# Coopers Creek



## mbentle2 (Apr 7, 2017)

Thinking about backpacking up coopers creek a ways from the bridge near the campground. Has anyone done this before? Does this area get crowded and how is the fishing?


----------



## northgeorgiasportsman (Apr 7, 2017)

Any time you walk a ways from the crowds, the fishing gets better.


----------



## transfixer (Apr 7, 2017)

I haven't done it since I was in my 20's , but if you're willing to put in the effort some good fishing to be had between there and the old camping area on the other side of the mountain.


----------



## elfiii (Apr 14, 2017)

northgeorgiasportsman said:


> Any time you walk a ways from the crowds, the fishing gets better.

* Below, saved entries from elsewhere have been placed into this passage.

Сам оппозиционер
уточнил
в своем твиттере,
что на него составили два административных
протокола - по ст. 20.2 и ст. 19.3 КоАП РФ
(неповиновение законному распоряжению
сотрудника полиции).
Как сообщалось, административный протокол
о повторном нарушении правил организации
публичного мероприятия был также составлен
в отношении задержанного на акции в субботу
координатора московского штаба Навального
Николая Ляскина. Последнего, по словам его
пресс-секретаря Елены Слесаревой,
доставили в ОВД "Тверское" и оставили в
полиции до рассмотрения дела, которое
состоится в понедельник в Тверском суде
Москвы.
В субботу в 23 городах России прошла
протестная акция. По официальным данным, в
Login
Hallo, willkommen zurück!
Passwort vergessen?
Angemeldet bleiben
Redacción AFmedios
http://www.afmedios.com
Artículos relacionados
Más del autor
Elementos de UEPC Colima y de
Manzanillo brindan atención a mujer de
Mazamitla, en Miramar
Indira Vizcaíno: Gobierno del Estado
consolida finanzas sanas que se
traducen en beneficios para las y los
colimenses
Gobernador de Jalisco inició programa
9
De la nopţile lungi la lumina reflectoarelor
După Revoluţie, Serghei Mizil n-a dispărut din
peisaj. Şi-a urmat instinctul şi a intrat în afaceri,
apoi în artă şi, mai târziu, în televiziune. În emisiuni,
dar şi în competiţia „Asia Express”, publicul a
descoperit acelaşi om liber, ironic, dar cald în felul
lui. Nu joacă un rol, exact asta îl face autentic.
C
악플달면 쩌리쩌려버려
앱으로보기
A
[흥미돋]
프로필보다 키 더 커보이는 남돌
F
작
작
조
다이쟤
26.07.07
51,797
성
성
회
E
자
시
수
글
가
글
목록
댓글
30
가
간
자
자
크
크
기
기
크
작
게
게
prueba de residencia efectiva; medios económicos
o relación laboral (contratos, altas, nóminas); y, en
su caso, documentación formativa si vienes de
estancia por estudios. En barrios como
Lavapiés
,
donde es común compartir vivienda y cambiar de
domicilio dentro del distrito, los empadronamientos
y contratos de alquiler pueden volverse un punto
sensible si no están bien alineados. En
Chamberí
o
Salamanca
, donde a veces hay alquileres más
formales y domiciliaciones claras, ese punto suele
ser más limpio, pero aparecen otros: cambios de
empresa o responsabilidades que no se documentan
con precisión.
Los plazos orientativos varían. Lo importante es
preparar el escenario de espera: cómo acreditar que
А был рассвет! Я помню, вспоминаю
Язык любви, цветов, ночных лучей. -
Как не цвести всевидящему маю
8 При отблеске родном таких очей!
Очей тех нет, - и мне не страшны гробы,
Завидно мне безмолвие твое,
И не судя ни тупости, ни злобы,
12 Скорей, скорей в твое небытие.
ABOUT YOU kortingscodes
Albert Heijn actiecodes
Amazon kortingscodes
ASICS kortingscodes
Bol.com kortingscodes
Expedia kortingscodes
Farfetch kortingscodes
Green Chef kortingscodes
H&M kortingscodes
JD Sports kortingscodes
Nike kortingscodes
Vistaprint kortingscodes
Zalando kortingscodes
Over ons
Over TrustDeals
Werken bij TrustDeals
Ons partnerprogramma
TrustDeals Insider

What he said ^ and you might get a crack at a couple of native browns.


----------



## Artfuldodger (Apr 14, 2017)

I wonder if the Tallulah or Coleman rivers above the Persimmon community have similar trails beyond the campgrounds?


----------



## Timberman (Apr 14, 2017)

I haven't backpacked but I have been in deep where you're talking about. The problem is the trail peters out and its some tough side hilling. The laurel is so thick you have to go high to be able to make time.

If it was me and wanted to go in there I'd study a topo and find a ridge that works down to the creek and come in that way.


----------



## mbentle2 (Apr 14, 2017)

Thanks y'all. Just looking for info. Trying to choose my first solo backpacking trip and I want some solitude and good fishing. Thought this might be less crowded since it's not a trail. I don't mind beating bushes.


----------